--- START ---

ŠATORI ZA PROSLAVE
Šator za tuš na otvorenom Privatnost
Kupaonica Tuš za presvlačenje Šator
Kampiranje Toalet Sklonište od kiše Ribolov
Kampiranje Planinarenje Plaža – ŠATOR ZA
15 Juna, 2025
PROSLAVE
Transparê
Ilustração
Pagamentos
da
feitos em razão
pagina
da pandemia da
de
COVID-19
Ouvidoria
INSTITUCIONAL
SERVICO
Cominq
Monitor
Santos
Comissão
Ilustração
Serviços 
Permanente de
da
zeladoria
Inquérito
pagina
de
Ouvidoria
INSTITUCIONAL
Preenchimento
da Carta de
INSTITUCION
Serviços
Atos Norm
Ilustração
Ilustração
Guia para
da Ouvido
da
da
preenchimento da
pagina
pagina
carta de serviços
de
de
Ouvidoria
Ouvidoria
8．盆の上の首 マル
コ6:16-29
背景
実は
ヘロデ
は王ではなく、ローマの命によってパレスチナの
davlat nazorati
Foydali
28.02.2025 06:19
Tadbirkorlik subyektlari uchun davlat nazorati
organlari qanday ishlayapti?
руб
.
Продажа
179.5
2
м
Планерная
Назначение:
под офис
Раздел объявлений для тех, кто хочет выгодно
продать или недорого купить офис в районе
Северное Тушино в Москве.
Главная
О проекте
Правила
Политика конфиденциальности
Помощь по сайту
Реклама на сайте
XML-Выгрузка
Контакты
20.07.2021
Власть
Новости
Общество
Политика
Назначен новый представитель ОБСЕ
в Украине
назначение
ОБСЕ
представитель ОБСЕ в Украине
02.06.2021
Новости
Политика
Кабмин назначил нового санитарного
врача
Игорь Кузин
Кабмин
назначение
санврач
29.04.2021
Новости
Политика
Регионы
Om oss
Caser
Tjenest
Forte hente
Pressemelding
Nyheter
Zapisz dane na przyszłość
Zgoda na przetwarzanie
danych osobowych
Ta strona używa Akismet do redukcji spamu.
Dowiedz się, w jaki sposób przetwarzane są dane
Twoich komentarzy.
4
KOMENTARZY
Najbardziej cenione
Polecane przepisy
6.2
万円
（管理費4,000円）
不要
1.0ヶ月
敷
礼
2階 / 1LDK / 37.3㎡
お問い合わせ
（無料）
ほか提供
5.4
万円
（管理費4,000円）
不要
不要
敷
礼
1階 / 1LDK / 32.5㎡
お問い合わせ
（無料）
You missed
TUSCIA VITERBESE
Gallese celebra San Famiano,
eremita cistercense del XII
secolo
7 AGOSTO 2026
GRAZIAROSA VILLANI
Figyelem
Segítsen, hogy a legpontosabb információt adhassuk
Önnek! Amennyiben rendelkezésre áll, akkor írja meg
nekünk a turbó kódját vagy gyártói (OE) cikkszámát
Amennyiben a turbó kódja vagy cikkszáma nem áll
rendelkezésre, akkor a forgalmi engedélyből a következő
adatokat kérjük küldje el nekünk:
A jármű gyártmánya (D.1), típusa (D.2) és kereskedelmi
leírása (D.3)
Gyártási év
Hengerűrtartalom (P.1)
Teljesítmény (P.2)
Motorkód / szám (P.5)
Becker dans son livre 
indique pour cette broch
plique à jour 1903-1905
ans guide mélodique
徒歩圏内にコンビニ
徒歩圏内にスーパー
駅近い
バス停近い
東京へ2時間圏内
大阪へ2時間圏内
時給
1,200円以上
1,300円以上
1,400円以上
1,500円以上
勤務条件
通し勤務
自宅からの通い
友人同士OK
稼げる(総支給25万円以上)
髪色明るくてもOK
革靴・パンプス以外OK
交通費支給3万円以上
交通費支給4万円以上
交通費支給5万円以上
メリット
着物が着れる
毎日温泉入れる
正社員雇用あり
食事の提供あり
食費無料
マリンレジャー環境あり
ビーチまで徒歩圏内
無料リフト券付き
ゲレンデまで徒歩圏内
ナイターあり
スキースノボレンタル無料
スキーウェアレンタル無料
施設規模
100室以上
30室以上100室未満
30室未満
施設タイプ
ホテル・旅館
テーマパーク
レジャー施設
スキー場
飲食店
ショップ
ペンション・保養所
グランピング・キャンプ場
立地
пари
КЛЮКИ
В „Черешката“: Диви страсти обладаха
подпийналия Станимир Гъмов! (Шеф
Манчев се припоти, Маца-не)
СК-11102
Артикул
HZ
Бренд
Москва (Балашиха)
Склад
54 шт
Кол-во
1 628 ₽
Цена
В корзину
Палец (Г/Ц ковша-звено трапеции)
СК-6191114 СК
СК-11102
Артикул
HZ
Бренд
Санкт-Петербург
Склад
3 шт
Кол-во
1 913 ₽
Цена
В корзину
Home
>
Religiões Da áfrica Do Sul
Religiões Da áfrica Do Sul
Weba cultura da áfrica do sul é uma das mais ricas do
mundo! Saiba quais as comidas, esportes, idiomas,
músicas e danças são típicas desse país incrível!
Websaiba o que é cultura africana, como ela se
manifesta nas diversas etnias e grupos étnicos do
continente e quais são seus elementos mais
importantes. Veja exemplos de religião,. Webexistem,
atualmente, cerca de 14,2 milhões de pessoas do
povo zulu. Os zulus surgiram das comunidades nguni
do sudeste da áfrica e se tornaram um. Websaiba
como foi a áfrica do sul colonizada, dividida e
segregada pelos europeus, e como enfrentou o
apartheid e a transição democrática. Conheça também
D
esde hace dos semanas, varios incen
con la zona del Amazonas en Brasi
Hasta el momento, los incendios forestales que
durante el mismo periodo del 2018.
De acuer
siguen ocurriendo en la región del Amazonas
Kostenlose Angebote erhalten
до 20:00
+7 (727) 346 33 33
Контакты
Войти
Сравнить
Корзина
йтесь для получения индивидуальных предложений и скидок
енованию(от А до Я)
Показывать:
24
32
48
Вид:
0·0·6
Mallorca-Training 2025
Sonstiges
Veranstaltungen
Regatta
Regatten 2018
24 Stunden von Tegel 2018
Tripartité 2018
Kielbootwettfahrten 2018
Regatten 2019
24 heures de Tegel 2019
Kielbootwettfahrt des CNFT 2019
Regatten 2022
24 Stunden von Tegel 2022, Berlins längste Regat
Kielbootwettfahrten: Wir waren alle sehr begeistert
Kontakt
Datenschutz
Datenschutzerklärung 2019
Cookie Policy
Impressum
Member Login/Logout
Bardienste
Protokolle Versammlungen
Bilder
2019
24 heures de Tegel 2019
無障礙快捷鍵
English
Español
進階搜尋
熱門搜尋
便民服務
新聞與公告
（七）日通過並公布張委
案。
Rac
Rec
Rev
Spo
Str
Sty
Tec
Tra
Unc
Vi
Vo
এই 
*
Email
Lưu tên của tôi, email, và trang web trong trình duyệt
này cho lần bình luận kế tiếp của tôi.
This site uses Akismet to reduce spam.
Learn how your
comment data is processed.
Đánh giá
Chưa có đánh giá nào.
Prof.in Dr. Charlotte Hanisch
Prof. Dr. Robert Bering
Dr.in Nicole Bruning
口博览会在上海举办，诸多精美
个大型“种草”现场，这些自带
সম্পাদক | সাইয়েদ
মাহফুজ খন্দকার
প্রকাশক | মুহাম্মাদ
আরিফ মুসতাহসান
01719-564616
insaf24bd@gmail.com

--- END ---

Exercise - The entries are to be repeated exactly, with nothing altered.

Result of the task -
ŠATORI ZA PROSLAVE
Šator za tuš na otvorenom Privatnost
Kupaonica Tuš za presvlačenje Šator
Kampiranje Toalet Sklonište od kiše Ribolov
Kampiranje Planinarenje Plaža – ŠATOR ZA
15 Juna, 2025
PROSLAVE
Transparê
Ilustração
Pagamentos
da
feitos em razão
pagina
da pandemia da
de
COVID-19
Ouvidoria
INSTITUCIONAL
SERVICO
Cominq
Monitor
Santos
Comissão
Ilustração
Serviços 
Permanente de
da
zeladoria
Inquérito
pagina
de
Ouvidoria
INSTITUCIONAL
Preenchimento
da Carta de
INSTITUCION
Serviços
Atos Norm
Ilustração
Ilustração
Guia para
da Ouvido
da
da
preenchimento da
pagina
pagina
carta de serviços
de
de
Ouvidoria
Ouvidoria
8．盆の上の首 マル
コ6:16-29
背景
実は
ヘロデ
は王ではなく、ローマの命によってパレスチナの
davlat nazorati
Foydali
28.02.2025 06:19
Tadbirkorlik subyektlari uchun davlat nazorati
organlari qanday ishlayapti?
руб
.
Продажа
179.5
2
м
Планерная
Назначение:
под офис
Раздел объявлений для тех, кто хочет выгодно
продать или недорого купить офис в районе
Северное Тушино в Москве.
Главная
О проекте
Правила
Политика конфиденциальности
Помощь по сайту
Реклама на сайте
XML-Выгрузка
Контакты
20.07.2021
Власть
Новости
Общество
Политика
Назначен новый представитель ОБСЕ
в Украине
назначение
ОБСЕ
представитель ОБСЕ в Украине
02.06.2021
Новости
Политика
Кабмин назначил нового санитарного
врача
Игорь Кузин
Кабмин
назначение
санврач
29.04.2021
Новости
Политика
Регионы
Om oss
Caser
Tjenest
Forte hente
Pressemelding
Nyheter
Zapisz dane na przyszłość
Zgoda na przetwarzanie
danych osobowych
Ta strona używa Akismet do redukcji spamu.
Dowiedz się, w jaki sposób przetwarzane są dane
Twoich komentarzy.
4
KOMENTARZY
Najbardziej cenione
Polecane przepisy
6.2
万円
（管理費4,000円）
不要
1.0ヶ月
敷
礼
2階 / 1LDK / 37.3㎡
お問い合わせ
（無料）
ほか提供
5.4
万円
（管理費4,000円）
不要
不要
敷
礼
1階 / 1LDK / 32.5㎡
お問い合わせ
（無料）
You missed
TUSCIA VITERBESE
Gallese celebra San Famiano,
eremita cistercense del XII
secolo
7 AGOSTO 2026
GRAZIAROSA VILLANI
Figyelem
Segítsen, hogy a legpontosabb információt adhassuk
Önnek! Amennyiben rendelkezésre áll, akkor írja meg
nekünk a turbó kódját vagy gyártói (OE) cikkszámát
Amennyiben a turbó kódja vagy cikkszáma nem áll
rendelkezésre, akkor a forgalmi engedélyből a következő
adatokat kérjük küldje el nekünk:
A jármű gyártmánya (D.1), típusa (D.2) és kereskedelmi
leírása (D.3)
Gyártási év
Hengerűrtartalom (P.1)
Teljesítmény (P.2)
Motorkód / szám (P.5)
Becker dans son livre 
indique pour cette broch
plique à jour 1903-1905
ans guide mélodique
徒歩圏内にコンビニ
徒歩圏内にスーパー
駅近い
バス停近い
東京へ2時間圏内
大阪へ2時間圏内
時給
1,200円以上
1,300円以上
1,400円以上
1,500円以上
勤務条件
通し勤務
自宅からの通い
友人同士OK
稼げる(総支給25万円以上)
髪色明るくてもOK
革靴・パンプス以外OK
交通費支給3万円以上
交通費支給4万円以上
交通費支給5万円以上
メリット
着物が着れる
毎日温泉入れる
正社員雇用あり
食事の提供あり
食費無料
マリンレジャー環境あり
ビーチまで徒歩圏内
無料リフト券付き
ゲレンデまで徒歩圏内
ナイターあり
スキースノボレンタル無料
スキーウェアレンタル無料
施設規模
100室以上
30室以上100室未満
30室未満
施設タイプ
ホテル・旅館
テーマパーク
レジャー施設
スキー場
飲食店
ショップ
ペンション・保養所
グランピング・キャンプ場
立地
пари
КЛЮКИ
В „Черешката“: Диви страсти обладаха
подпийналия Станимир Гъмов! (Шеф
Манчев се припоти, Маца-не)
СК-11102
Артикул
HZ
Бренд
Москва (Балашиха)
Склад
54 шт
Кол-во
1 628 ₽
Цена
В корзину
Палец (Г/Ц ковша-звено трапеции)
СК-6191114 СК
СК-11102
Артикул
HZ
Бренд
Санкт-Петербург
Склад
3 шт
Кол-во
1 913 ₽
Цена
В корзину
Home
>
Religiões Da áfrica Do Sul
Religiões Da áfrica Do Sul
Weba cultura da áfrica do sul é uma das mais ricas do
mundo! Saiba quais as comidas, esportes, idiomas,
músicas e danças são típicas desse país incrível!
Websaiba o que é cultura africana, como ela se
manifesta nas diversas etnias e grupos étnicos do
continente e quais são seus elementos mais
importantes. Veja exemplos de religião,. Webexistem,
atualmente, cerca de 14,2 milhões de pessoas do
povo zulu. Os zulus surgiram das comunidades nguni
do sudeste da áfrica e se tornaram um. Websaiba
como foi a áfrica do sul colonizada, dividida e
segregada pelos europeus, e como enfrentou o
apartheid e a transição democrática. Conheça também
D
esde hace dos semanas, varios incen
con la zona del Amazonas en Brasi
Hasta el momento, los incendios forestales que
durante el mismo periodo del 2018.
De acuer
siguen ocurriendo en la región del Amazonas
Kostenlose Angebote erhalten
до 20:00
+7 (727) 346 33 33
Контакты
Войти
Сравнить
Корзина
йтесь для получения индивидуальных предложений и скидок
енованию(от А до Я)
Показывать:
24
32
48
Вид:
0·0·6
Mallorca-Training 2025
Sonstiges
Veranstaltungen
Regatta
Regatten 2018
24 Stunden von Tegel 2018
Tripartité 2018
Kielbootwettfahrten 2018
Regatten 2019
24 heures de Tegel 2019
Kielbootwettfahrt des CNFT 2019
Regatten 2022
24 Stunden von Tegel 2022, Berlins längste Regat
Kielbootwettfahrten: Wir waren alle sehr begeistert
Kontakt
Datenschutz
Datenschutzerklärung 2019
Cookie Policy
Impressum
Member Login/Logout
Bardienste
Protokolle Versammlungen
Bilder
2019
24 heures de Tegel 2019
無障礙快捷鍵
English
Español
進階搜尋
熱門搜尋
便民服務
新聞與公告
（七）日通過並公布張委
案。
Rac
Rec
Rev
Spo
Str
Sty
Tec
Tra
Unc
Vi
Vo
এই 
*
Email
Lưu tên của tôi, email, và trang web trong trình duyệt
này cho lần bình luận kế tiếp của tôi.
This site uses Akismet to reduce spam.
Learn how your
comment data is processed.
Đánh giá
Chưa có đánh giá nào.
Prof.in Dr. Charlotte Hanisch
Prof. Dr. Robert Bering
Dr.in Nicole Bruning
口博览会在上海举办，诸多精美
个大型“种草”现场，这些自带
সম্পাদক | সাইয়েদ
মাহফুজ খন্দকার
প্রকাশক | মুহাম্মাদ
আরিফ মুসতাহসান
01719-564616
insaf24bd@gmail.com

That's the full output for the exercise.